Patients found in clinical practice differ in severity of disease from those enrolled in clinical trials, and it has been suggested TNF antagonist response rates are higher in a typical clinical population than demonstrated in efficacy studies. 133 At present, it is unclear if or when TNF antagonist therapy can be decreased or discontinued in these strong responders. In contrast, there remains a subset of patients who do not respond to this novel therapy and investigations regarding the reasons for this lack of response and the loss of efficacy experienced by some patients are in progress. It has been demonstrated that AS and PsA patients who do not respond to infliximab often respond to etanercept and vice versa.141,142
Several ongoing genotypic studies have identified TNF and TNF receptor polymorphisms that may predict independently whether any one patient will respond to a TNF antagonist. 143 Unfortunately, TNF genotyping is not available for routine use and there is a need for continued pharmacogenetic research and studies to predict which patients will respond to biological therapies.

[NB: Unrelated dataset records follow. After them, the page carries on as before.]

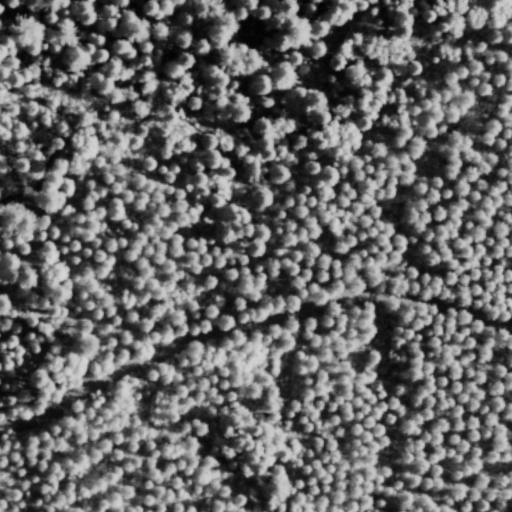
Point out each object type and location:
road: (248, 318)
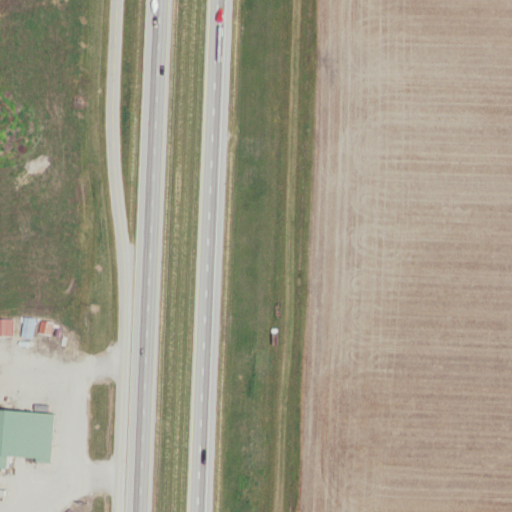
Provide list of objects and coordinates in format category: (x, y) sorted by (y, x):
road: (151, 255)
road: (75, 256)
road: (210, 256)
building: (26, 437)
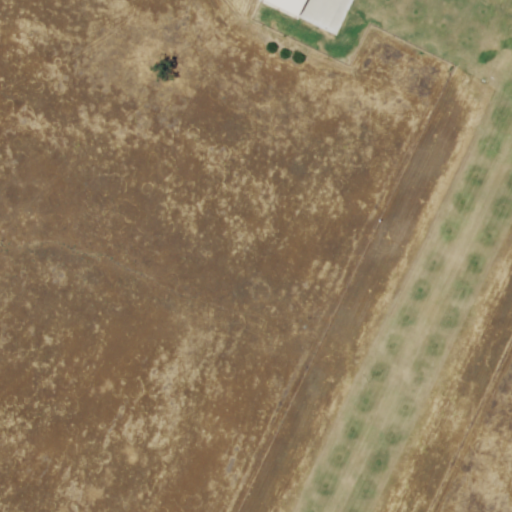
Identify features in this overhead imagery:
airport hangar: (284, 7)
building: (284, 7)
building: (286, 7)
airport apron: (312, 12)
airport apron: (414, 31)
airport: (407, 275)
airport runway: (400, 428)
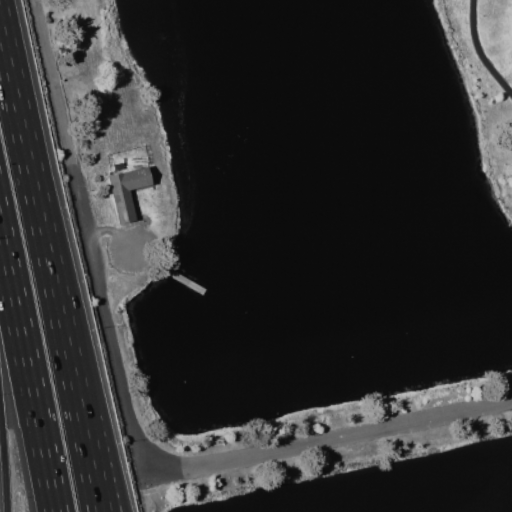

Many questions regarding TNF antagonist therapy remain. It is unclear why some patients respond to these biologic therapies while others do not, if combination therapy with other DMARDS would be effective in these patients, whether structural damage can truly be inhibited in bone-forming diseases such as AS, and the utility of these agents in patients with long-standing disease, in comparison to those with early disease. Uncertainties regarding appropriate dosing, dose response, length of therapy and the effect of etanercept on work-related disability will only be answered with long-term studies and investigations. Large patient registries will likely be pivotal in providing additional important long-term efficacy and safety data. Despite these unknowns, etanercept therapy has been an exceptionally successful and well-tolerated for numerous ankylosing spondylitis and psoriatic arthritis patients, and will likely continue to be cornerstone therapy for these challenging diseases in the foreseeable future.
Disclaimers
The opinions or assertions contained herein are those of the authors and are not to be construed as official policy of the Department of the Army, Department of the Air Force, or the Department of Defense.
Disclosure
The authors report no conflicts of interest.